11:00 – 12:30 Microelectronic sensor technology
Chair: Dinko Oletić (University of Zagreb Faculty of Electrical Engineering and Computing)
11:00
Zero-power MEMS sensors for trees health monitoring
Zarina Nazyrova, Emile Martincic
C2N, Université Paris-Saclay - CNRS, Palaiseau, France
The climate is changing due to impact of the pollution during for several decades triggering drought conditions in many parts of the world. The agricultural sector is the most affected field of the industry and requires effective solutions to be adapted for the new conditions. Continuous periods without water supply can result the formation of cavitation bubbles inside the xylem vessels, the tension in the xylem vessels increases and result in ultrasonic emissions in the range of 100 kHz to 500 kHz.
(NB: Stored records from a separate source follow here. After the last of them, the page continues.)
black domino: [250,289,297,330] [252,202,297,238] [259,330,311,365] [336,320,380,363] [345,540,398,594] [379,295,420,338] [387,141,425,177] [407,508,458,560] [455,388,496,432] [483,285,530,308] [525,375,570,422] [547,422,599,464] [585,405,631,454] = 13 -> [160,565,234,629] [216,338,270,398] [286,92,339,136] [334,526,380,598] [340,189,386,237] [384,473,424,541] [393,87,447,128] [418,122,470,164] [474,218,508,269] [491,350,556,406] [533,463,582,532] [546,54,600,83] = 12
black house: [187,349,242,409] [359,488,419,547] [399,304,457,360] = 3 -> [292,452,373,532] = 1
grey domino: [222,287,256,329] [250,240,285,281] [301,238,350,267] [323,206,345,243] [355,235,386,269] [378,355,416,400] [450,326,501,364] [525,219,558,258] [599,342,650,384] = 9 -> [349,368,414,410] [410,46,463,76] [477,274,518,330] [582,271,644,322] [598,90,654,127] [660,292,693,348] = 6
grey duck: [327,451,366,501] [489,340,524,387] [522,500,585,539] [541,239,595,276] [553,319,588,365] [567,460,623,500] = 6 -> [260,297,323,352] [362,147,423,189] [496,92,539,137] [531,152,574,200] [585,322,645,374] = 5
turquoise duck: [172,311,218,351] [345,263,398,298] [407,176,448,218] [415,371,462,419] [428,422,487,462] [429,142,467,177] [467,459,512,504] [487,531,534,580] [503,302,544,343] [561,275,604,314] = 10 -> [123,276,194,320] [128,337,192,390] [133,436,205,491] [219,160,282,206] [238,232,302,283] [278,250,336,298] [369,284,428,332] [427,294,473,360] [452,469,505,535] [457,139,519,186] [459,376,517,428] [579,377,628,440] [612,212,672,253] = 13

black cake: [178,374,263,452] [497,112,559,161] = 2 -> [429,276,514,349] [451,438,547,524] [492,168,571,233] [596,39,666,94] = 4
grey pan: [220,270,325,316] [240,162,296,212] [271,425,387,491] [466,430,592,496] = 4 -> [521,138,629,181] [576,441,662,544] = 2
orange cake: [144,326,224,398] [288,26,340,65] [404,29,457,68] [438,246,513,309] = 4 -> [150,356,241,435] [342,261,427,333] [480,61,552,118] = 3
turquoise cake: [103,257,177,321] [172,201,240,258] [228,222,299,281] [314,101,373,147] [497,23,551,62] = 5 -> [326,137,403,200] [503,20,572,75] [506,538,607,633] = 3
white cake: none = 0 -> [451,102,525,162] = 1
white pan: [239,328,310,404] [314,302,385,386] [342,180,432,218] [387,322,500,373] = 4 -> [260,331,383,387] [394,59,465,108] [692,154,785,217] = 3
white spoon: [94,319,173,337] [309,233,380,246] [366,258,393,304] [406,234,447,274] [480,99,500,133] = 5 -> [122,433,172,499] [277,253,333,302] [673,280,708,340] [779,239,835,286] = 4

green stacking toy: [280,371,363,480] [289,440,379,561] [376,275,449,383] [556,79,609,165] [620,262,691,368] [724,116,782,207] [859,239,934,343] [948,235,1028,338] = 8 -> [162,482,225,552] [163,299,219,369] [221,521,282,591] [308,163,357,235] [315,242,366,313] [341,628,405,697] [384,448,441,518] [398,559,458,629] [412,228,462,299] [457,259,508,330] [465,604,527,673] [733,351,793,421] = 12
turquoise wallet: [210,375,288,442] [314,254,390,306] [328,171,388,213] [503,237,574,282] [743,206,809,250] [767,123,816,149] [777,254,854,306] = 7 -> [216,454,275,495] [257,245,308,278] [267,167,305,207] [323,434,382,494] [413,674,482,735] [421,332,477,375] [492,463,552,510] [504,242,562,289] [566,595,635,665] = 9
This work represents the early stage of the MEMS sensor to passively detect acoustic emissions.
11:20
Piezoelectric ultrasonic MEMS receivers for medical photoacoustic applications
Niko Plantak, Dinko Oletić
University of Zagreb Faculty of Electrical Engineering and Computing, Croatia
Photoacoustic is an interesting medical imaging technique enabling non-invasive, high-resolution structural and functional visualization of tissues, complementary to classic ultrasonic imaging. Technological efforts are conducted to miniaturize the photoacoustic sensor systems, and make them part of the next-generation portable MEMS-based ultrasonic imaging probes. The first part of this talk will give an overview of piezoelectric micromachined ultrasonic transducers (PMUT) for receiving photoacoustically generated ultrasonic emissions, including typical materials, technology stacks, individual receiver element and array design, and typical performance. In the second part of the talk, research in progress on early designs of liquid-coupled ultrasonic piezoelectric circular membrane MEMS resonators in PiezoMUMPS SOI technology is described. Current work on assessing sensitivity of different AlN electrode geometries by FEM simulations is shown.
11:40
Stress Effects on Silicon Devices Due to Packaging: Measurement and Simulation
Andro Žamboki1, Leo Gočan1, Josip Mikulić2, Gregor Schatzberger2, Tvrtko Mandić1, Adrijan Barić1
1University of Zagreb Faculty of Electrical Engineering and Computing, Croatia
2ams-OSRAM AG, Premstaetten, Austria
Chip encapsulation generates significant static mechanical stress in ICs, which affects their performance. To compensate for the offsets caused by the stress, chip designers must be able to simulate the effects of stress on their circuits and develop stress sensors and active stress-compensating circuits. To achieve this, a transistor model is presented that works from saturation to weak inversion. A method for measuring the effects of stress is presented to validate and calibrate the developed models.